|½||cup packed fresh cilantro leaves|
|3||medium garlic cloves, roughly chopped|
|3||medium scallions, roughly chopped (about ⅓ cup)|
|1||medium jalapeño chile, stemmed and roughly chopped (see note)|
|½||teaspoon ground cumin|
|¼||cup vegetable oil|
|1||tablespoon fresh lime juice|
|1||flank steak (1½ to 1¾ pounds), trimmed of excess fat and cut lengthwise (with grain) into 4 equal pieces (see below)|
|1||tablespoon kosher salt or 1½ teaspoons table salt|
|½||teaspoon ground black pepper|
|2||tablespoons vegetable oil|
|12||(6-inch) corn tortillas, warmed (see note)|
|Fresh cilantro leaves|
|Minced white or red onion|
1. FOR THE HERB PASTE: Pulse cilantro, garlic, scallions, jalapeño, and cumin in food processor until finely chopped, ten to twelve 1-second pulses, scraping down sides as necessary. Add oil and process until mixture is smooth and resembles pesto, about 15 seconds, scraping down sides of workbowl as necessary. Transfer 2 tablespoons herb paste to medium bowl; whisk in lime juice and set aside.
2. FOR THE STEAK: Using dinner fork, poke each piece of steak 10 to 12 times on each side. Place in large baking dish; rub all sides of steak pieces
evenly with salt and then coat with remaining herb paste. Cover with plastic wrap and refrigerate at least 30 minutes or up to 1 hour.
3. Scrape herb paste off steak and sprinkle all sides of pieces evenly with sugar and pepper. Heat oil in 12-inch heavy-bottomed nonstick skillet over medium-high heat until smoking. Place steak in skillet and cook until well browned, about 3 minutes. Flip steak and sear until second side is well browned, 2 to 3 minutes. Using tongs, stand each piece on a cut side and cook, turning as necessary, until all cut sides are well browned and internal temperature registers 125 to 130 degrees on an instant-read thermometer, 2 to 7 minutes. Transfer steak to cutting board and let rest 5 minutes.

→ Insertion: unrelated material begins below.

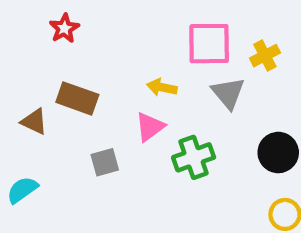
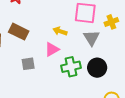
black circle: (278, 153) -> (97, 68), moved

4. FOR THE TACOS: Using sharp chef’s knife or carving knife, slice steak pieces across grain into ⅛-inch-thick pieces. Transfer sliced steak to bowl with herb paste-lime juice mixture and toss to coat. Season with salt. Spoon small amount of sliced steak into center of each warm tortilla and serve immediately, passing toppings separately.